Represents the color code associated with the shot, which may indicate shot outcomes or other characteristics (e.g., "red" or "green")

@source <https://www.kaggle.com/datasets/dhavalrupapara/nba-2023-player-shot-dataset>


logistic—function to perform logistic analysis and return the results to the user.

Description

logistic—function to perform logistic analysis and return the results to the user.

Usage

Logistic(
  data,
  colnum,
  numresamples,
  remove_VIF_greater_than,
  remove_ensemble_correlations_greater_than,
  save_all_trained_models = c("Y", "N"),
  save_all_plots = c("Y", "N"),
  how_to_handle_strings = c("0", "1"),
  do_you_have_new_data = c("Y", "N"),
  use_parallel = c("Y", "N"),
  train_amount,
  test_amount,
  validation_amount
)

Arguments

data

data can be a CSV file or within an R package, such as MASS::Pima.te

colnum

the column number with the logistic data

numresamples

the number of resamples

remove_VIF_greater_than

Removes features with VIGF value above the given amount (default = 5.00)
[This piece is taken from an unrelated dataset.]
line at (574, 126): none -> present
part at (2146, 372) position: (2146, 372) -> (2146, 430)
remove_ensemble_correlations_greater_than

Enter a number to remove correlations in the ensembles

save_all_trained_models

"Y" or "N". Places all the trained models in the Environment

save_all_plots

Options to save all plots

how_to_handle_strings

0: No strings, 1: Factor values

do_you_have_new_data

"Y" or "N". If "Y", then you will be asked for the new data

use_parallel

"Y" or "N" for parallel processing

train_amount

set the amount for the training data

test_amount

set the amount for the testing data

validation_amount

Set the amount for the validation data

Value

a real number


SAHeart data

Description

This is the South African heart disease data originally published in Elements of Statistical Learning, see https://rdrr.io/cran/ElemStatLearn/man/SAheart.html

Usage

SAHeart

Format

SAHeart

sbp

Systolic blood pressure

tobacco

cumulative tobacco (kg)

ldl

low density lipoprotein cholesterol

adiposity

a numeric vector

famhist

family history of heart disease, a factor with levels Absent Present

typea

type-A behavior

obesity

a numeric vector

alcohol

current alcohol consumption

age

age at onset

chd

response, coronary heart disease

Source

Rousseauw, J., du Plessis, J., Benade, A., Jordaan, P., Kotze, J. and Ferreira, J. (1983). Coronary risk factor screening in three rural communities, South African Medical Journal 64: 430–436.